Due to COVID-19, Medicaid has become a massive growth market for the plans. Medicaid was already growing before the pandemic, and this will continue as states anticipate rising need due to losses of employee-sponsored coverage and durable enrollment through recession and recovery. During the last two recessions, Medicaid growth averaged 10% and 7% annually, but since then, the Affordable Care Act’s Medicaid expansion has made for a much larger safety net. The economic rebound that all of us hope will occur soon would erase some, but not all, of this Medicaid enrollment growth.

In addition, COVID-19 is spotlighting the critical role that public health infrastructure plays on the quality, cost and provision of health care.
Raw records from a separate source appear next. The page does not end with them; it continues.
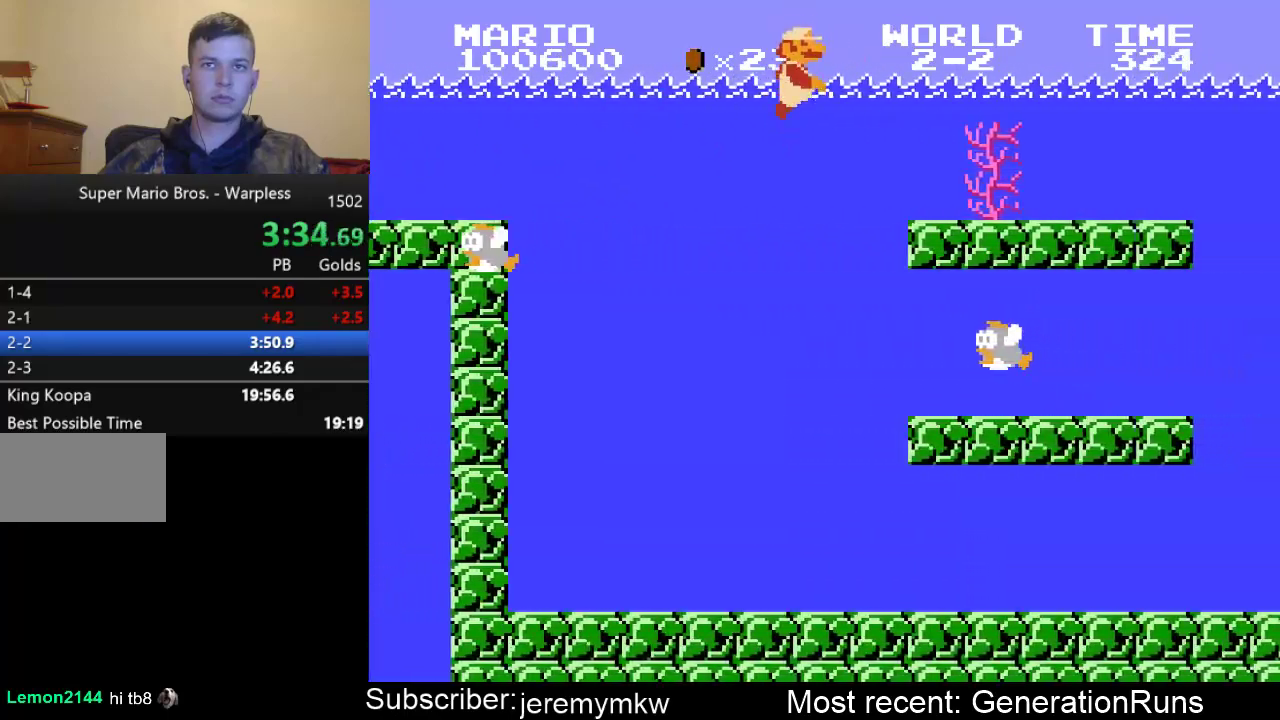
{"buttons": ["A", "DPAD_RIGHT"], "events": [[283, "A", "down"], [383, "A", "up"], [450, "A", "down"]]}
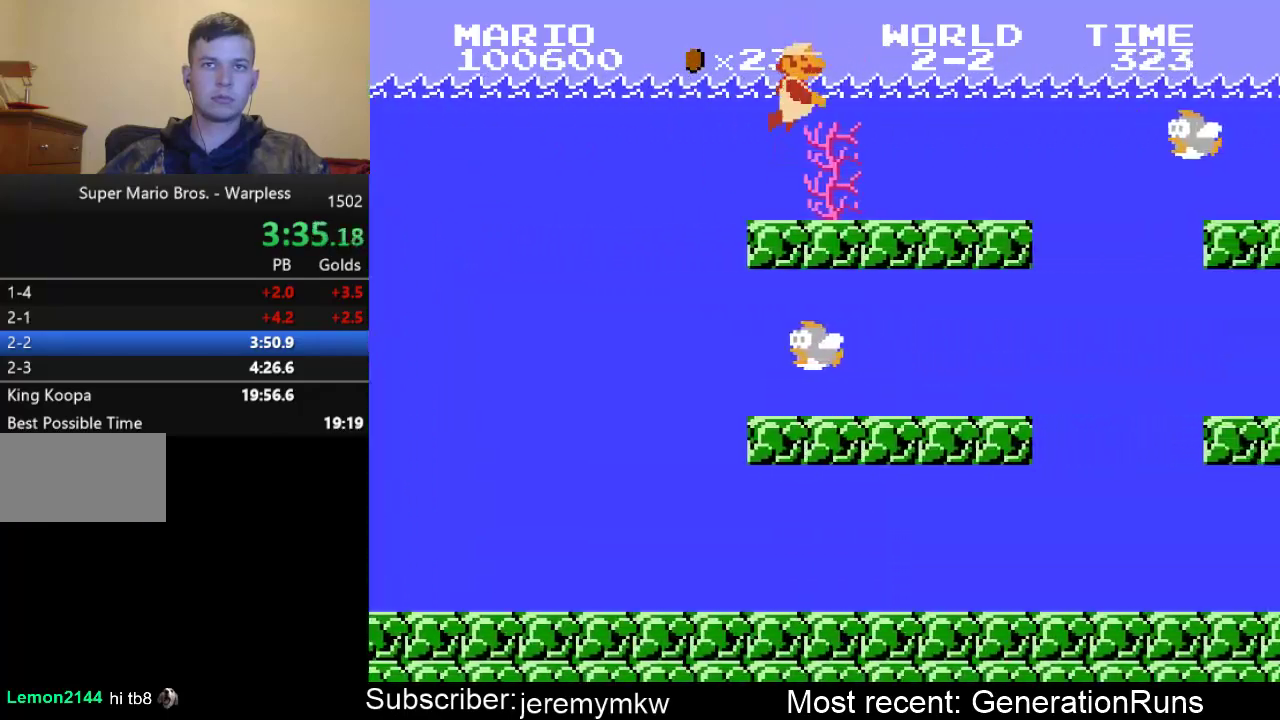
{"buttons": ["DPAD_RIGHT"], "events": [[50, "A", "up"]]}
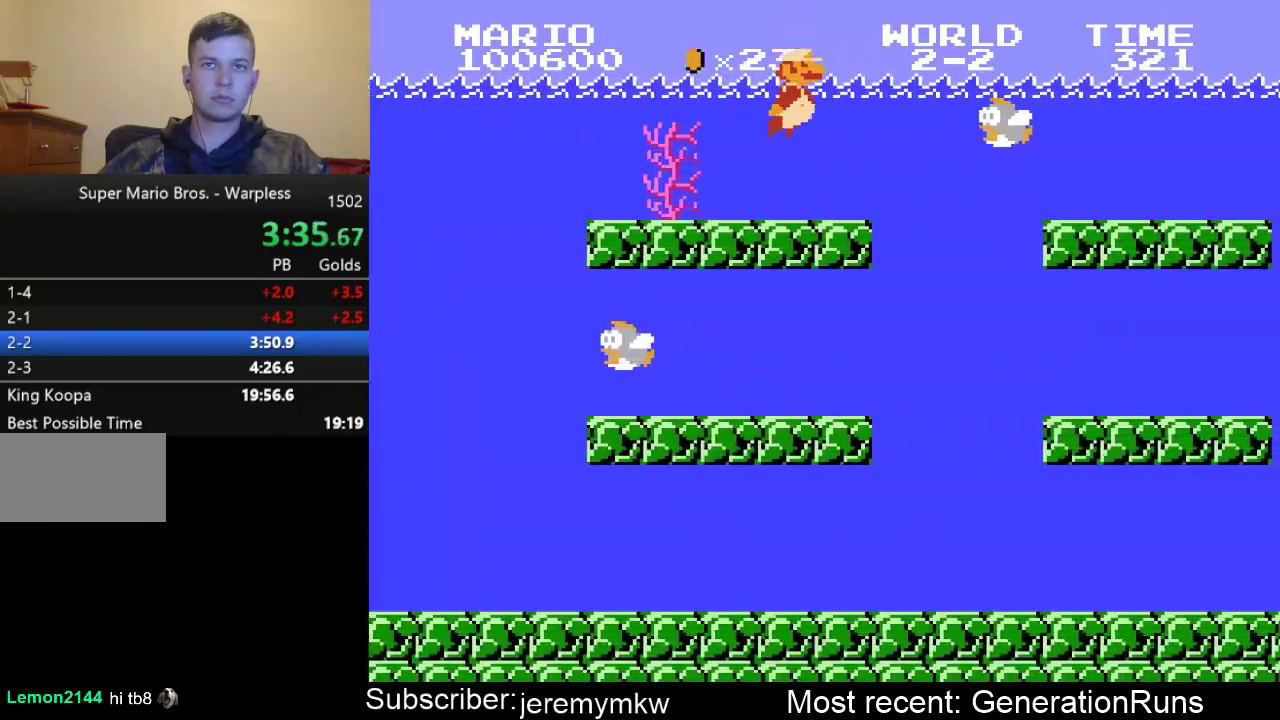
{"buttons": ["DPAD_RIGHT"], "events": [[150, "A", "down"], [233, "A", "up"], [300, "B", "down"], [367, "B", "up"]]}
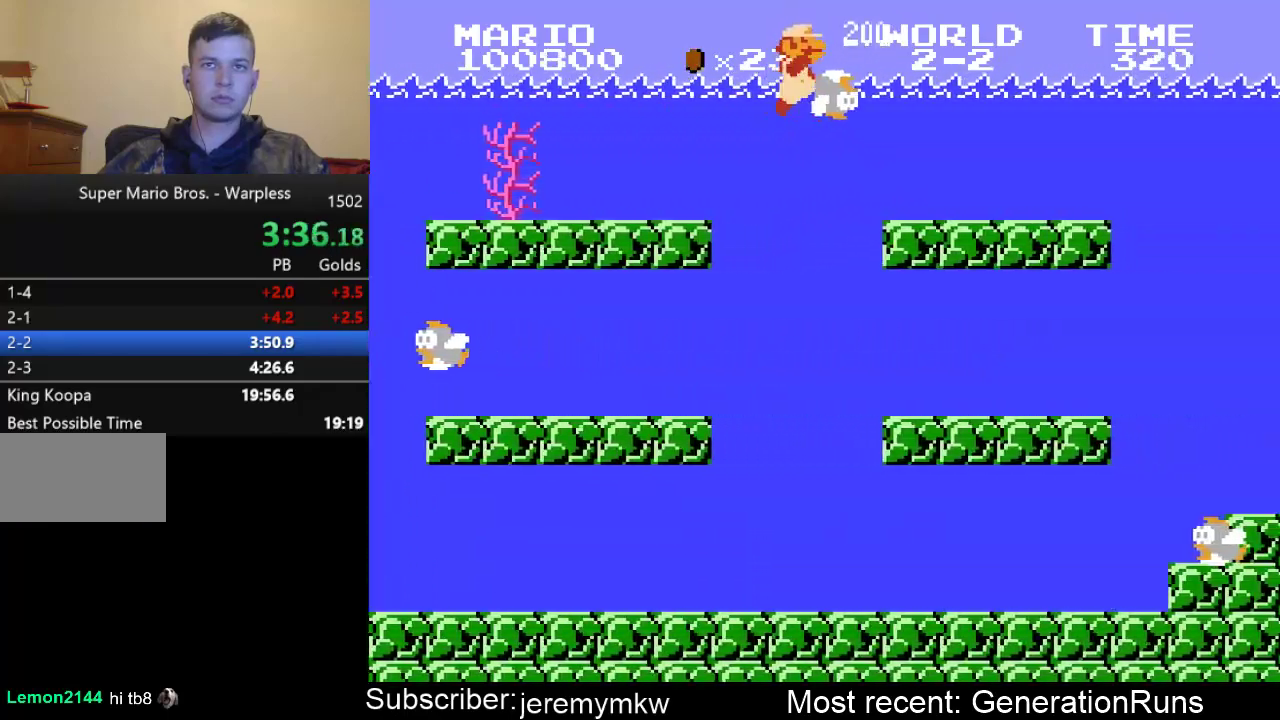
{"buttons": ["DPAD_RIGHT"], "events": [[367, "A", "down"], [433, "A", "up"]]}
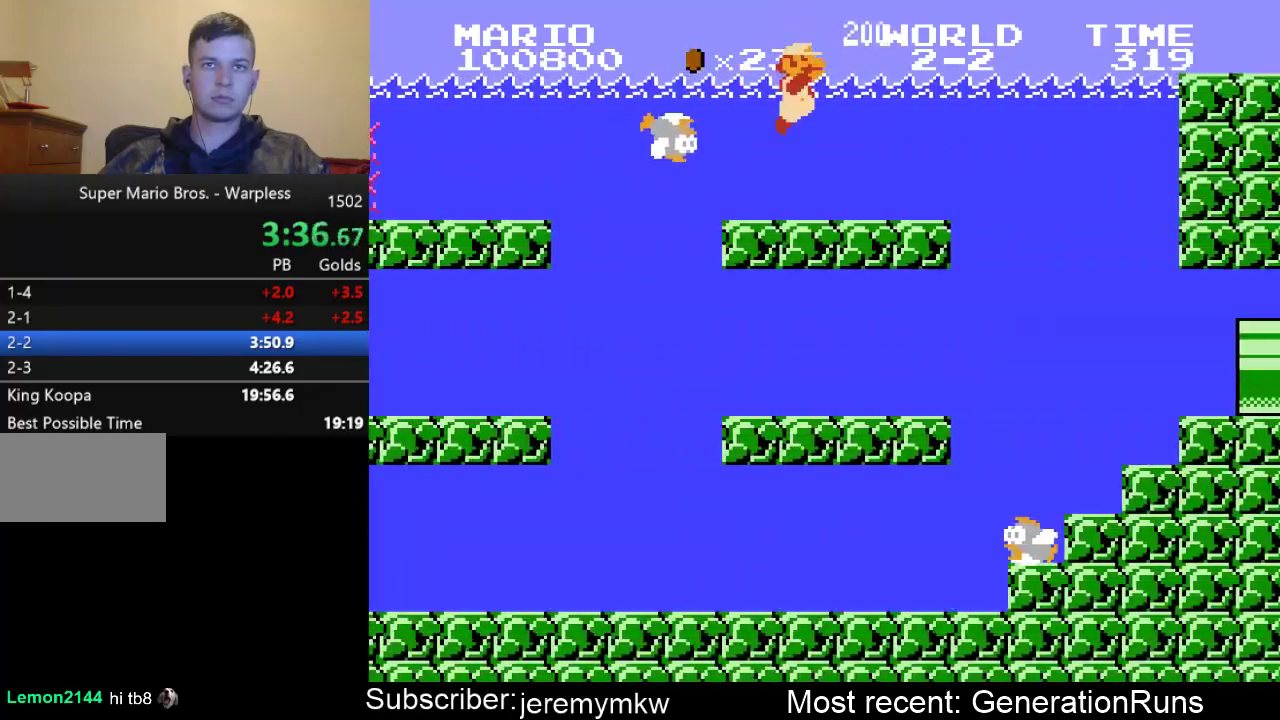
{"buttons": ["DPAD_RIGHT"], "events": []}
Pandemics do not stop at state borders; nor is locking down communities a viable solution for any length of time. How and by whom public health measures take shape remains to be seen, but it most certainly will hinge on collaborative efforts between government and insurance plans.

Tackling Racial Disparities

With their increasing focus on social determinants of health and use of data to identify and address unmet medical needs, health plans are uniquely situated to identify and address racial disparities in healthcare. Having access to a range of demographic and medical information, plans know a lot about their beneficiaries. Additional data can be obtained directly from each beneficiary to enrich what is already known.

Plans are also adept at addressing unmet medical needs. For example, the federal government pays plans to improve the quality of care, and as a result, cholesterol levels and blood sugar levels are often better in managed populations due to these programs. Imagine what would be possible if the government also started paying for the elimination of disparities. Clearly, the issues are complex and could not be eliminated by plans, but financial incentives have proven to work in the past with social issues. Meeting this challenge is surely a generational imperative for all of us working in healthcare today.

COVID-19, the recession, and disparities will be the primary forces defining the operating environment for health plans in the coming years. Navigating this uncharted territory as partners committed to transparency, cognizant of how interdependent not only healthcare sectors but our communities and economy are, looks to be the clearest path forward for health plans today.